● **DATA PROVIDED**:
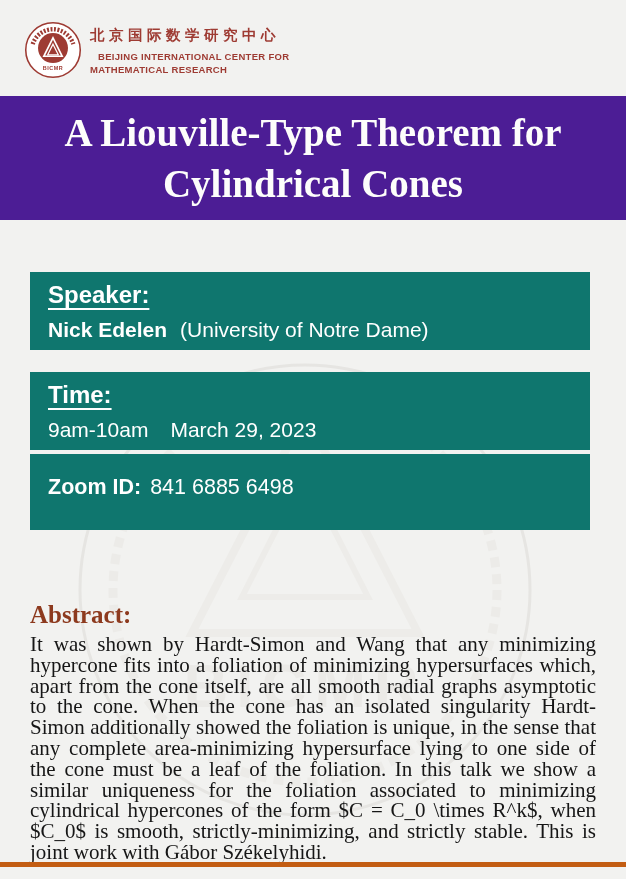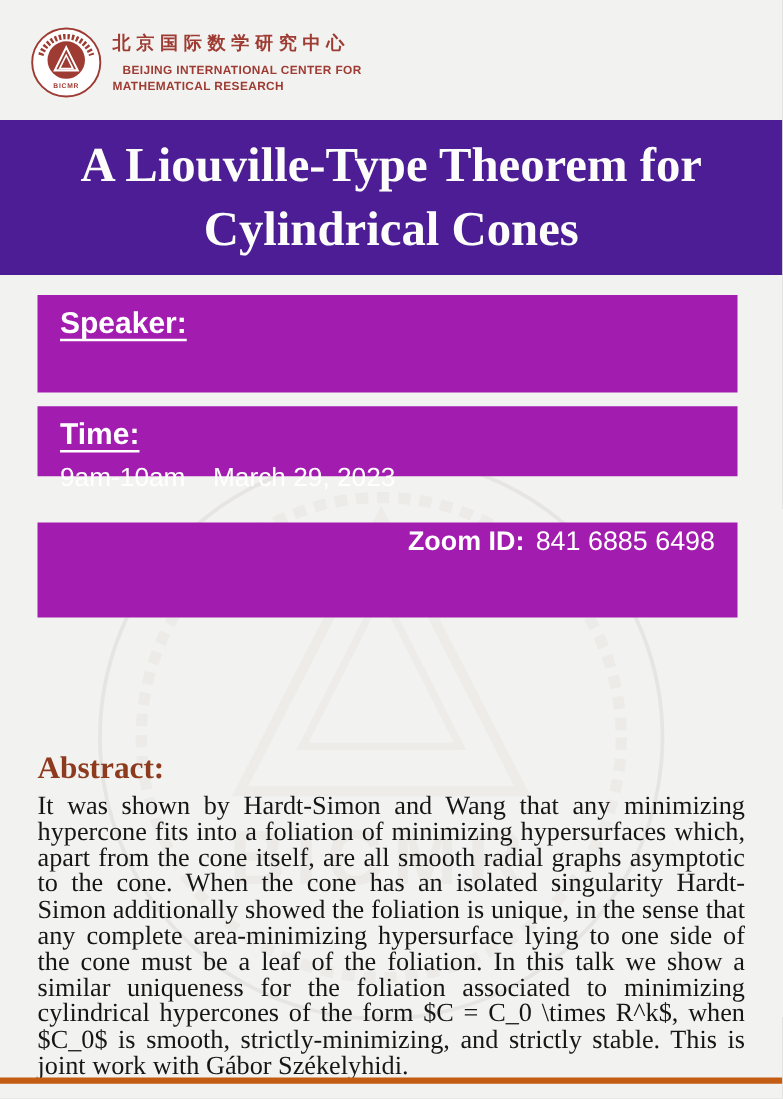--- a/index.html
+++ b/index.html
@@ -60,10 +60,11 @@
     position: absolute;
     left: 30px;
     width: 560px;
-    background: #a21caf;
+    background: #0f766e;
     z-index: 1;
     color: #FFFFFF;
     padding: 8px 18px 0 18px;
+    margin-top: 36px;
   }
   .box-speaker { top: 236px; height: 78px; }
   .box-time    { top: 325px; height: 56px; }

● **EXERCISE DESCRIPTION**:
The whole listing above, word for word: repeat it with the pictures excluded.

● **EXPECTED ANSWER**:
--- a/index.html
+++ b/index.html
@@ -60,10 +60,11 @@
     position: absolute;
     left: 30px;
     width: 560px;
-    background: #a21caf;
+    background: #0f766e;
     z-index: 1;
     color: #FFFFFF;
     padding: 8px 18px 0 18px;
+    margin-top: 36px;
   }
   .box-speaker { top: 236px; height: 78px; }
   .box-time    { top: 325px; height: 56px; }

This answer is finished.